Reproduce the text from the start of the entries through the line that contains "Importance Notice", substituting "Winter Tea" for "Holiday Tea" and leaving everything else unchanged. Omit the pictures from your answer.

▶ **DATA FOR THIS TASK**:
──────
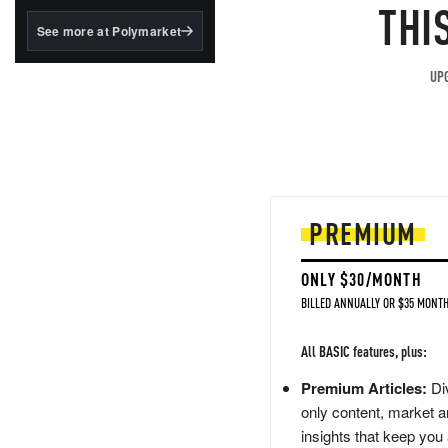
structured to qualify under
THI
the GENIUS Act.
See more at Polymarket
BlackRock's existing
tokenized...
UPG
PREMIUM
ONLY $30/MONTH
BILLED ANNUALLY OR $35 MONTH
All BASIC features, plus:
Premium Articles:
Div
only content, market a
insights that keep you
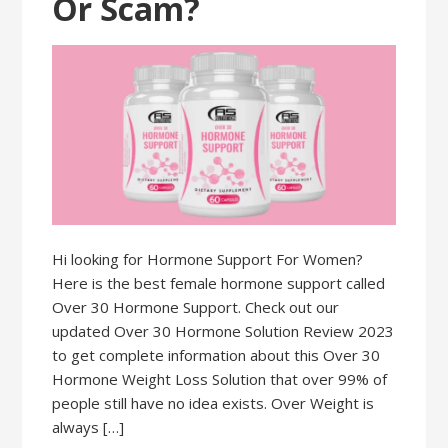
Or Scam?
Hi looking for Hormone Support For Women?
Here is the best female hormone support called
Over 30 Hormone Support. Check out our
updated Over 30 Hormone Solution Review 2023
to get complete information about this Over 30
Hormone Weight Loss Solution that over 99% of
people still have no idea exists. Over Weight is
always […]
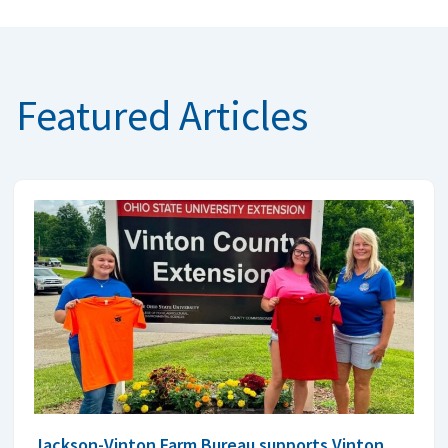
Featured Articles
Jackson-Vinton Farm Bureau supports Vinton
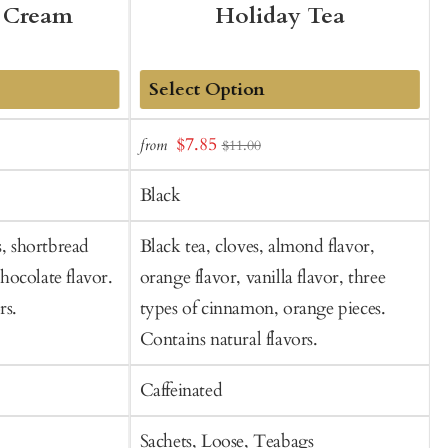
 Cream
Holiday Tea
Add
Sale
S
$7.85
from
$11.00
to
price
p
Cart
Black
s, shortbread
Black tea, cloves, almond flavor,
B
chocolate flavor.
orange flavor, vanilla flavor, three
f
rs.
types of cinnamon, orange pieces.
f
Contains natural flavors.
Caffeinated
C
Sachets, Loose, Teabags
S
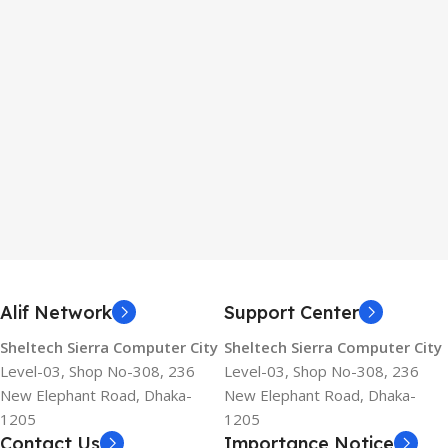
Alif Network
Support Center
Sheltech Sierra Computer City
Sheltech Sierra Computer City
Level-03, Shop No-308, 236
Level-03, Shop No-308, 236
New Elephant Road, Dhaka-
New Elephant Road, Dhaka-
1205
1205
Contact Us
Importance Notice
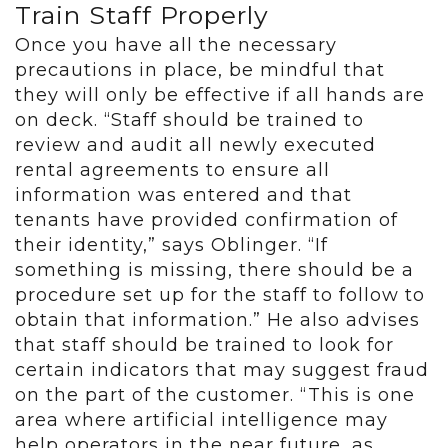
Train Staff Properly
Once you have all the necessary
precautions in place, be mindful that
they will only be effective if all hands are
on deck. “Staff should be trained to
review and audit all newly executed
rental agreements to ensure all
information was entered and that
tenants have provided confirmation of
their identity,” says Oblinger. “If
something is missing, there should be a
procedure set up for the staff to follow to
obtain that information.” He also advises
that staff should be trained to look for
certain indicators that may suggest fraud
on the part of the customer. “This is one
area where artificial intelligence may
help operators in the near future, as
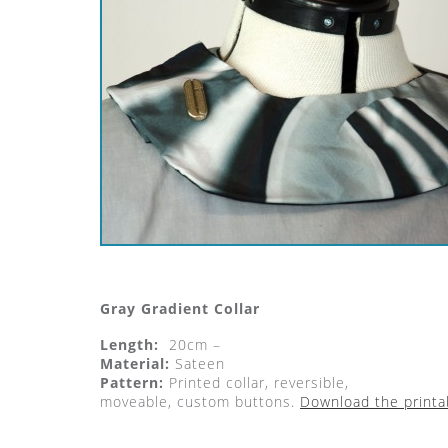
Gray Gradient Collar
Length:
20cm –
Material:
Sateen
Pattern:
Printed collar, reversible,
moveable, custom buttons.
Download the printa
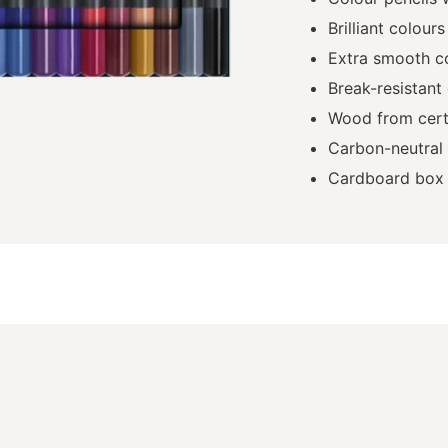
Brilliant colours
Extra smooth c
Break-resistant
Wood from certi
Carbon-neutral
Cardboard box 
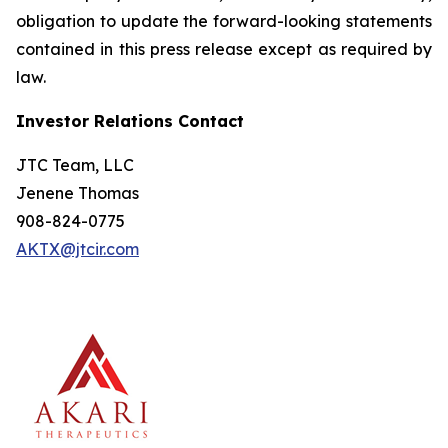
obligation to update the forward-looking statements
contained in this press release except as required by
law.
Investor Relations Contact
JTC Team, LLC
Jenene Thomas
908-824-0775
AKTX@jtcir.com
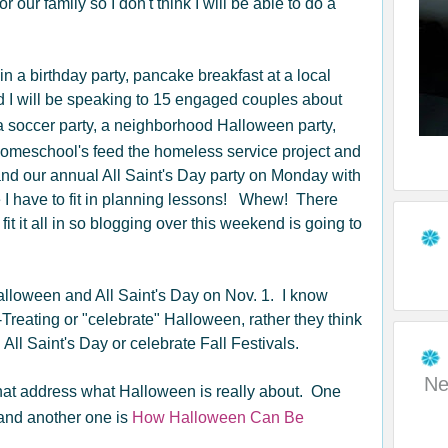
our family so I don't think I will be able to do a
n a birthday party, pancake breakfast at a local
nd I will be speaking to 15 engaged couples about
a soccer party, a neighborhood Halloween party,
homeschool's feed the homeless service project and
nd our annual All Saint's Day party on Monday with
 have to fit in planning lessons! Whew! There
it it all in so blogging over this weekend is going to
Halloween and All Saint's Day on Nov. 1. I know
-Treating or "celebrate" Halloween, rather they think
on All Saint's Day or celebrate Fall Festivals.
Ne
 that address what Halloween is really about. One
nd another one is
How Halloween Can Be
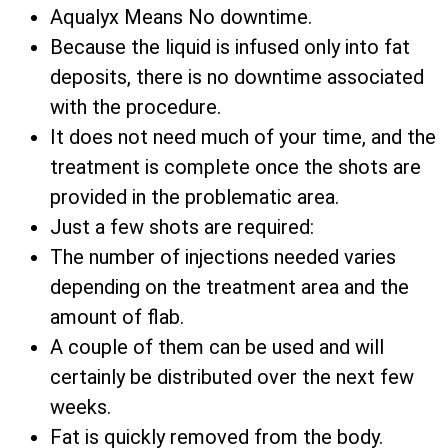
Aqualyx Means No downtime.
Because the liquid is infused only into fat
deposits, there is no downtime associated
with the procedure.
It does not need much of your time, and the
treatment is complete once the shots are
provided in the problematic area.
Just a few shots are required:
The number of injections needed varies
depending on the treatment area and the
amount of flab.
A couple of them can be used and will
certainly be distributed over the next few
weeks.
Fat is quickly removed from the body.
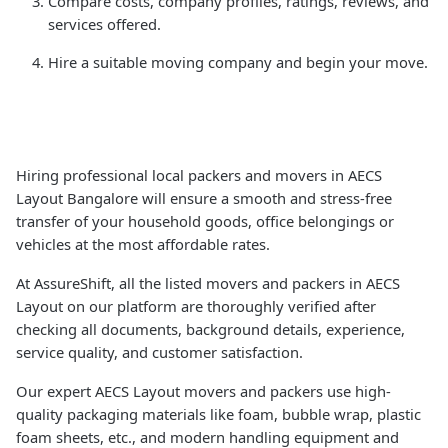
Compare costs, company profiles, ratings, reviews, and
services offered.
Hire a suitable moving company and begin your move.
Hiring professional local packers and movers in AECS
Layout Bangalore will ensure a smooth and stress-free
transfer of your household goods, office belongings or
vehicles at the most affordable rates.
At AssureShift, all the listed movers and packers in AECS
Layout on our platform are thoroughly verified after
checking all documents, background details, experience,
service quality, and customer satisfaction.
Our expert AECS Layout movers and packers use high-
quality packaging materials like foam, bubble wrap, plastic
foam sheets, etc., and modern handling equipment and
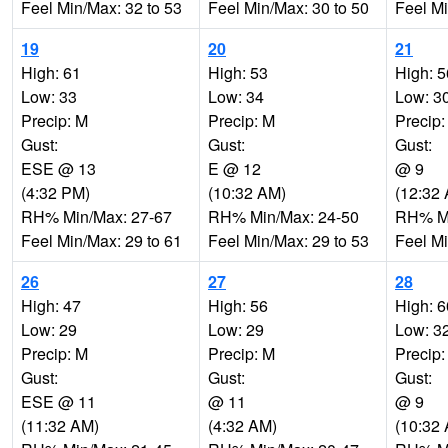
Feel Min/Max: 32 to 53
Feel Min/Max: 30 to 50
Feel Mi
19
20
21
High: 61
High: 53
High: 5
Low: 33
Low: 34
Low: 3
Precip: M
Precip: M
Precip:
Gust:
Gust:
Gust:
ESE @ 13
E @ 12
@ 9
(4:32 PM)
(10:32 AM)
(12:32
RH% Min/Max: 27-67
RH% Min/Max: 24-50
RH% Mi
Feel Min/Max: 29 to 61
Feel Min/Max: 29 to 53
Feel Mi
26
27
28
High: 47
High: 56
High: 6
Low: 29
Low: 29
Low: 3
Precip: M
Precip: M
Precip:
Gust:
Gust:
Gust:
ESE @ 11
@ 11
@ 9
(11:32 AM)
(4:32 AM)
(10:32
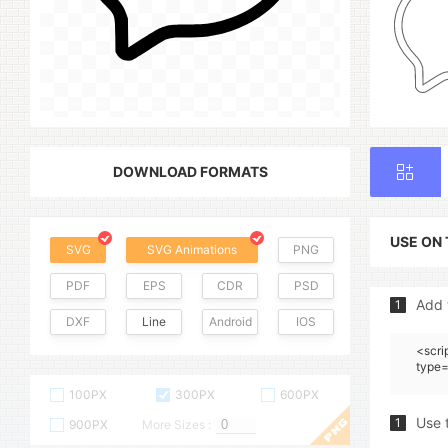
DOWNLOAD FORMATS
USE ON
SVG
SVG Animations
PNG
PDF
EPS
CDR
PSD
Add 
1
DXF
Line
Android
IOS
<scri
type=
100PX
300PX
600PX
Use 
1
900PX
More Sizes :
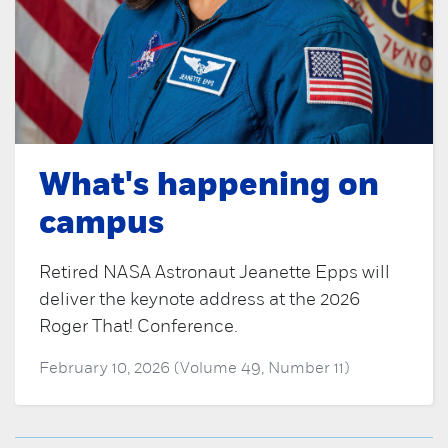
What's happening on
campus
Retired NASA Astronaut Jeanette Epps will
deliver the keynote address at the 2026
Roger That! Conference.
February 10, 2026 (Volume 49, Number 11)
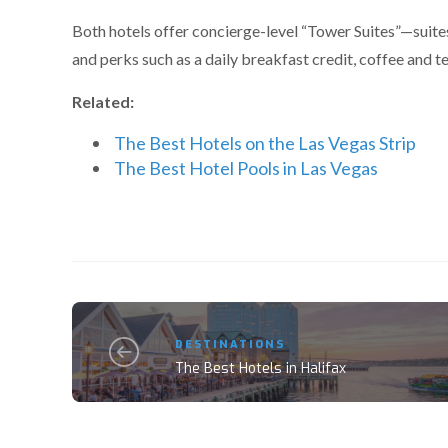
Both hotels offer concierge-level “Tower Suites”—suite
and perks such as a daily breakfast credit, coffee and t
Related:
The Best Hotels on the Las Vegas Strip
The Best Hotel Pools in Las Vegas
DESTINATIONS
The Best Hotels in Halifax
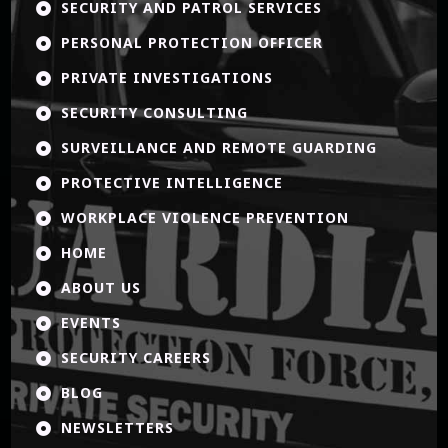
SECURITY AND PATROL SERVICES

PERSONAL PROTECTION OFFICER

PRIVATE INVESTIGATIONS

SECURITY CONSULTING

SURVEILLANCE AND REMOTE GUARDING

PROTECTIVE INTELLIGENCE

WORKPLACE VIOLENCE PREVENTION

HOME

ABOUT US

EVENTS

SECURITY CAREERS

BLOG

NEWSLETTERS

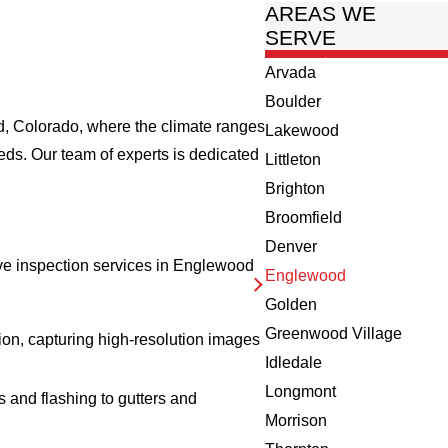
AREAS WE
SERVE
Arvada
Boulder
od, Colorado, where the climate ranges
Lakewood
eds. Our team of experts is dedicated
Littleton
Brighton
Broomfield
Denver
sive inspection services in Englewood
Englewood
Golden
Greenwood Village
ion, capturing high-resolution images
Idledale
Longmont
s and flashing to gutters and
Morrison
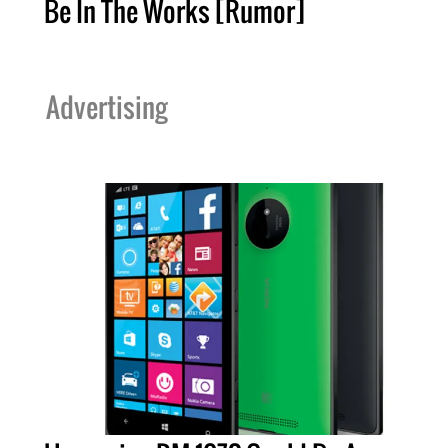
Be In The Works [Rumor]
Advertising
──────
▶ **SOLUTION FOR THIS PROBLEM**:
structured to qualify under
THI
the GENIUS Act.
See more at Polymarket
BlackRock's existing
tokenized...
UPG
PREMIUM
ONLY $30/MONTH
BILLED ANNUALLY OR $35 MONTH
All BASIC features, plus:
Premium Articles:
Div
only content, market a
insights that keep you
Or Scam?
Hi looking for Hormone Support For Women?
Here is the best female hormone support called
Over 30 Hormone Support. Check out our
updated Over 30 Hormone Solution Review 2023
to get complete information about this Over 30
Hormone Weight Loss Solution that over 99% of
people still have no idea exists. Over Weight is
always […]
Featured Articles
Jackson-Vinton Farm Bureau supports Vinton
 Cream
Winter Tea
Add
Sale
S
$7.85
from
$11.00
to
price
p
Cart
Black
s, shortbread
Black tea, cloves, almond flavor,
B
chocolate flavor.
orange flavor, vanilla flavor, three
f
rs.
types of cinnamon, orange pieces.
f
Contains natural flavors.
Caffeinated
C
Sachets, Loose, Teabags
S
Alif Network
Support Center
Sheltech Sierra Computer City
Sheltech Sierra Computer City
Level-03, Shop No-308, 236
Level-03, Shop No-308, 236
New Elephant Road, Dhaka-
New Elephant Road, Dhaka-
1205
1205
Contact Us
Importance Notice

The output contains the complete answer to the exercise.